A TICKET TO RIDE
In June 2004 the first privately funded spacecraft went into space. It had been designed and developed by Scaled Composites, an adventurous and well-respected aerospace design company that had used the genius of Bert Rutan to conceive many remarkable aircraft.
SpaceShipOne was taken to an altitude of 15,240 meters (50,000 feet) from where it detached from its carrier aircraft and fired a so-called hybrid rocket motor to take it straight up to an altitude of just over 62 miles (100 km), officially entering space. The pilot, Mike Melvill, 64, became the world’s first commercial astronaut. After touchdown he told the cheering crowd:
The flight was spectacular. Looking out that window, seeing the white clouds in the LA Basin, it looked like snow on the ground.

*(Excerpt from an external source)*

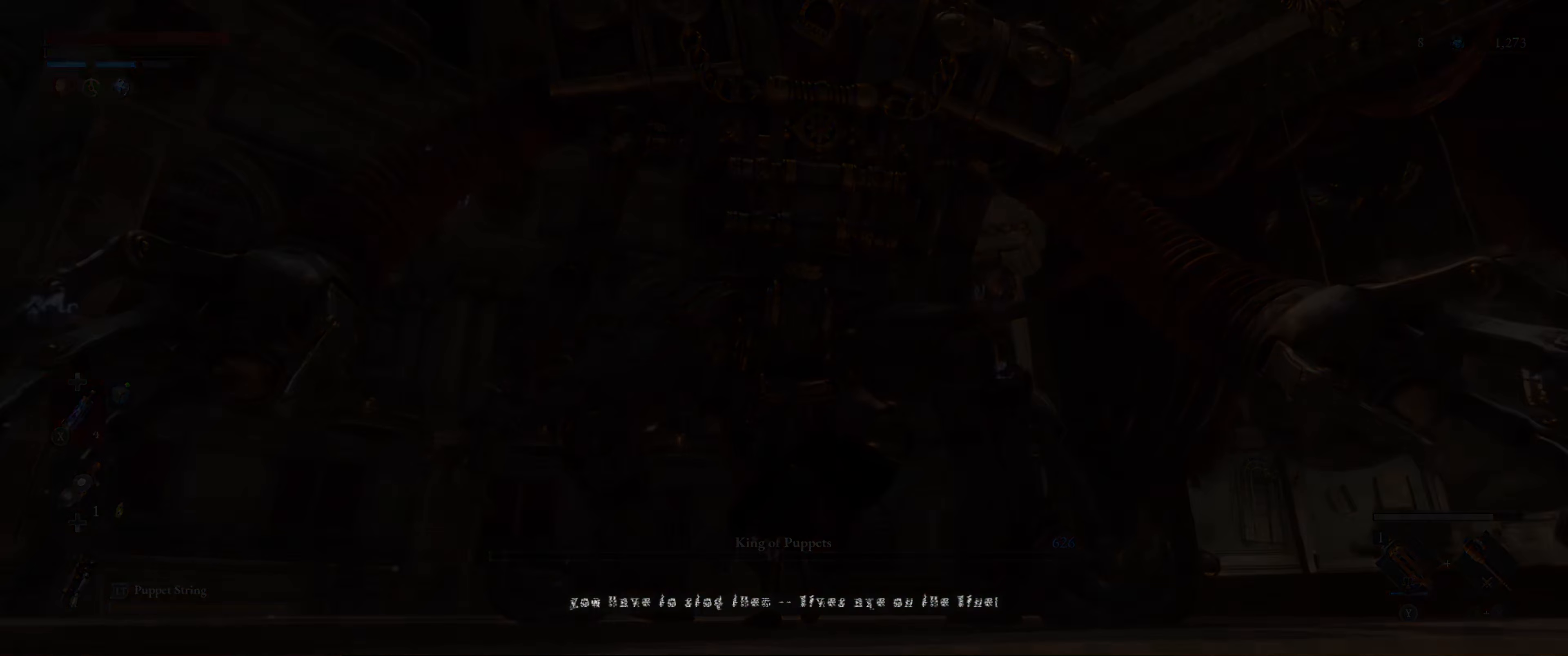
{"buttons": [], "left_stick": "center", "right_stick": "center", "events": []}
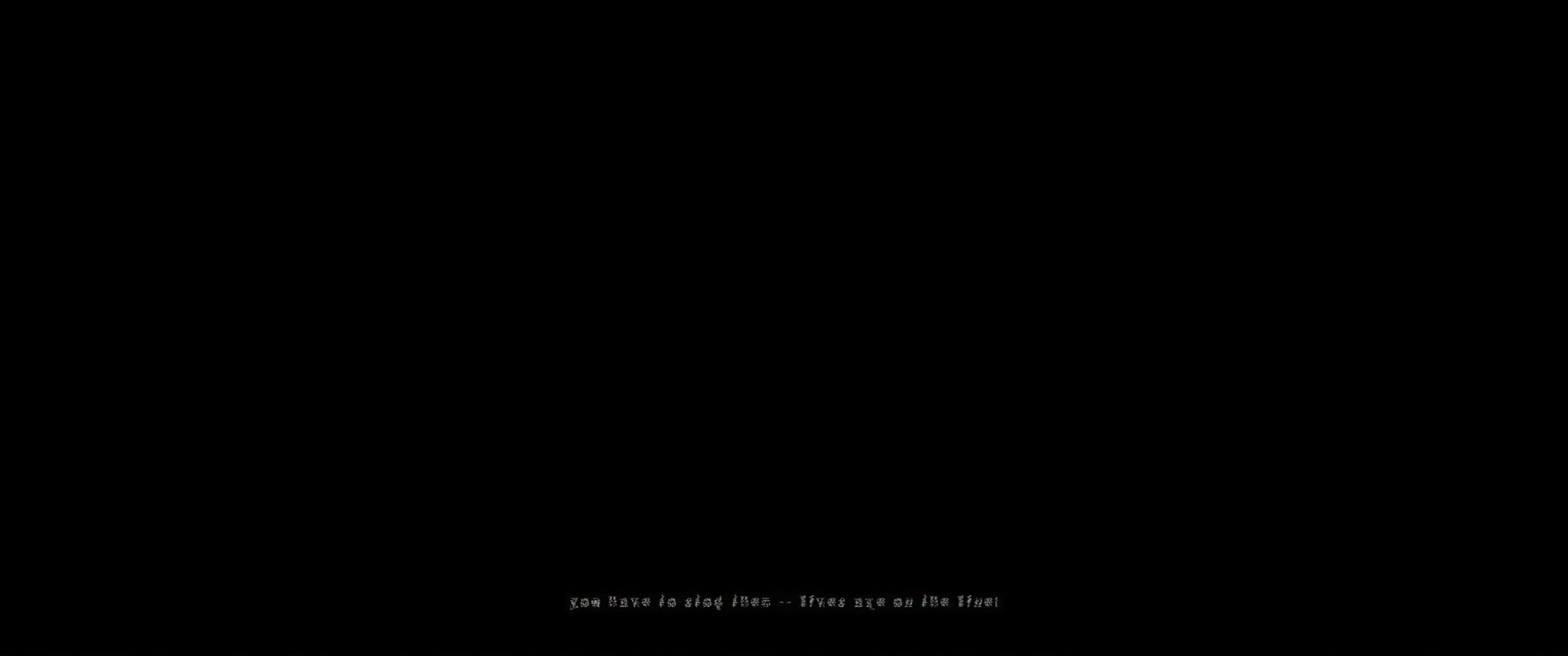
{"buttons": ["A"], "left_stick": "center", "right_stick": "center", "events": [[50, "A", "down"]]}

During the dramatic flight, the craft had surprised him with its “little victory roll,” and he had to shut down the engines 11 seconds prematurely:
Did I plan the roll? I’d like to say I did but I didn’t. You’re extremely busy at that point. Probably I stepped on something too quickly and caused the roll but it’s nice to do a roll at the top of the climb.
Two others, Peter Siebold and Brian Binnie, have so far also flown SpaceShipOne to space. Others will follow soon, when its successor SpaceShipTwo carries passengers for $150,00 each on a suborbital flight from late 2009. Some 48 years after Alan Shepard rode a Redstone rocket on a suborbital flight to become the first American in space, it is now possible to buy a ticket to do the same thing. By August 2008, a total of 484 people had become astronauts. Soon there will be hundreds more, then thousands.
SpaceShipOne gliding after having been released at high altitude by its carrier craft, White Knight.
In late 2007 NASA issued a request for applications for a new class of astronaut. For the first time in decades the successful candidates will not study to fly aboard the Space Shuttle. Instead they will train, for the first time since the late 1960s, to walk upon the Moon.
To paraphrase the words of the American poet Walt Whitman, they will venture where mariners have not yet dared to go, and risk the ship, themselves, and all to get there. Like those before them, they will sometimes cheer and sometimes cry. Somewhere, a young child is growing up who will not only become captivated by our future voyages to the Moon but will also cast their imagination even further. At this very moment, the first person to set foot upon Mars is dreaming of astronauts.